Wenn wir jetzt schon vom Rücken zur Schulter gewandert sind mit der Verletzung. Wie wäre eine ausgekugelte Schulter? Die vorher schon ein zweimal raus war. So was kann chronisch werden, mit dem rausspringen, da reicht die kleinste falsche Bewegung irgendwann. Vielleicht wird dir das nochmal nützlich sein.
Und durch das dauerhafte Rausspringen kommt es zur Abnutzung des Gelenkes, das heißt es verursacht immer stärker werdende Schmerzen bei Bewegung. Es kommt zu Entzündungen, Versteifungen später.

Lothen

@Feather : Berechtigter Einwand. Ob der Muskel nun faktisch tatsächlich durchtrennt ist, spielt auch keine Rolle - wie Imperius schon sagte, ich habe den Luxus, die Details der Verletzung nicht erklären zu müssen, weil man die sowieso nicht kennt. ;) Ob also durchtrennt, angerissen oder entzündet ist deswegen ziemlich egal, Tatsache ist, es tut weh und der Arm lässt sich nicht mehr richtig bewegen.
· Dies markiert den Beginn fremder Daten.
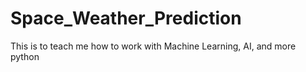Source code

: # Space_Weather_Prediction
This is to teach me how to work with Machine Learning, AI, and more python
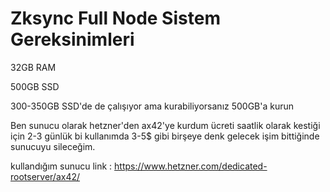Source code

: # Zksync Full Node Sistem Gereksinimleri
32GB RAM 

500GB SSD 

300-350GB SSD'de de çalışıyor ama kurabiliyorsanız 500GB'a kurun

Ben sunucu olarak hetzner'den ax42'ye kurdum ücreti saatlik olarak kestiği için 2-3 günlük bi kullanımda 3-5$ gibi birşeye denk gelecek işim bittiğinde sunucuyu sileceğim.

kullandığım sunucu link : https://www.hetzner.com/dedicated-rootserver/ax42/


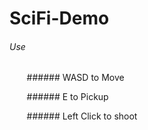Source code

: # SciFi-Demo

###### Use

&nbsp;&nbsp;&nbsp;&nbsp;&nbsp;&nbsp; ###### WASD to Move

&nbsp;&nbsp;&nbsp;&nbsp;&nbsp;&nbsp; ###### E to Pickup

&nbsp;&nbsp;&nbsp;&nbsp;&nbsp;&nbsp; ###### Left Click to shoot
Auch wie die Verletzung im Kampfgetümmel zustande gekommen ist, bleibt unklar. Der Prota bekam einen heftigen Schlag gegen Schulter/Rücken und ging dann zu Boden. Fertig.

Allerdings stelle ich mir Muskeln ja auch als Faser vor, von daher könnte doch auch extreme Wucht unabhängig von der Schärfe ausreichen, um ihn zu beschädigen, oder sehe ich das falsch?